Virginie Lou-Nony a dit…
Il faut un sacré courage pour rendre hommage aux vainqueurs et mettre en musique sa propre mort ! Quel homme, ce Vivaldi !
Anonyme a dit…
Ce plaidoyer est une adaptation du livre "Contre Venise" de Régis Debray (1995). Je conseille de lire cet ouvrage dominé par une mauvaise foi partisane. A lire entre les lignes Régis Debray ne connaît pas Venise et probablement qu'il s'est inspiré de l'effet Danieli. Il n'est peut-être resté que quelques jours à Venise pour rédiger ce que je considère comme un pamphlet. Dominique Fernandez s'est tout simplement inspiré de ces méditations contre Venise.  Frédéric

Lorenzo a dit…
N'a-t-on pas le droit de penser de la même manière qu'un autre sans être taxé d'imitateur ? Ce qu'écrit Debray dans l'opus qu'il a commis contre Venise - qu'il connait bien mal, tant mieux pour Venise - et ce que note Fernandez - qui connait et aime Venise - n'ont à voir que les mêmes réalités vécues de la même manière. Pour ma part, je cautionne totalement l'avis de Dominique Fernandez !
Lorenzo a dit…
En effet Jean-Pierre, on peut espérer que la fondation Bru-Zane offre à Venise une qualité musicale bien supérieure aux prestations offertes à la chaîne dans plusieurs endroits de la ville. La programmation y est juste un peu élitiste et limitée à la musique romantique. Il est plus facile d'attirer le chaland en costume devant les débarcadères du vaporetto qui se régale de ce qu'il pense être de la virtuosité. Au moins, ces concerts bon marché existent et Dominique Fernandez, j'en conviens, est un peu sévère avec ces jeunes musiciens qui ne se débrouillent pas si mal. Nous reparlerons prochainement de la fondation.
Gérard a dit…
Le miracle de Venise, c'est sa transfiguration immémoriale. Ma plus belle surprise. Elle fabrique ainsi son attrait irrépressible, et des disciples par milliers. Et par là, indique son immortalité.

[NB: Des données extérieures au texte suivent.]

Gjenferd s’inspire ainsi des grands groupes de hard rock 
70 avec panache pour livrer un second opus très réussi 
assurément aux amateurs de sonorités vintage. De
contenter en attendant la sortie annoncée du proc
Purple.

Le reste est de peu. C'est sans doute ce qu'a fait cette crapule de Rossini à l'Argentino, le 20 février 1816, en connaissance de cause, ce qui confère une force incalculable et un prestige indémodable au cygne de Pesaro, révèle sa vertu premièr , l'intelligenc . Idem pour Vivaldi. Pour Mozart, aussi. Avec trois citoyens pareils dans sa giberne qui poussent le cuir, allez ouste les aigreurs et les noirceurs !!! Vivre devient fastoche ! On s'y fait très bien.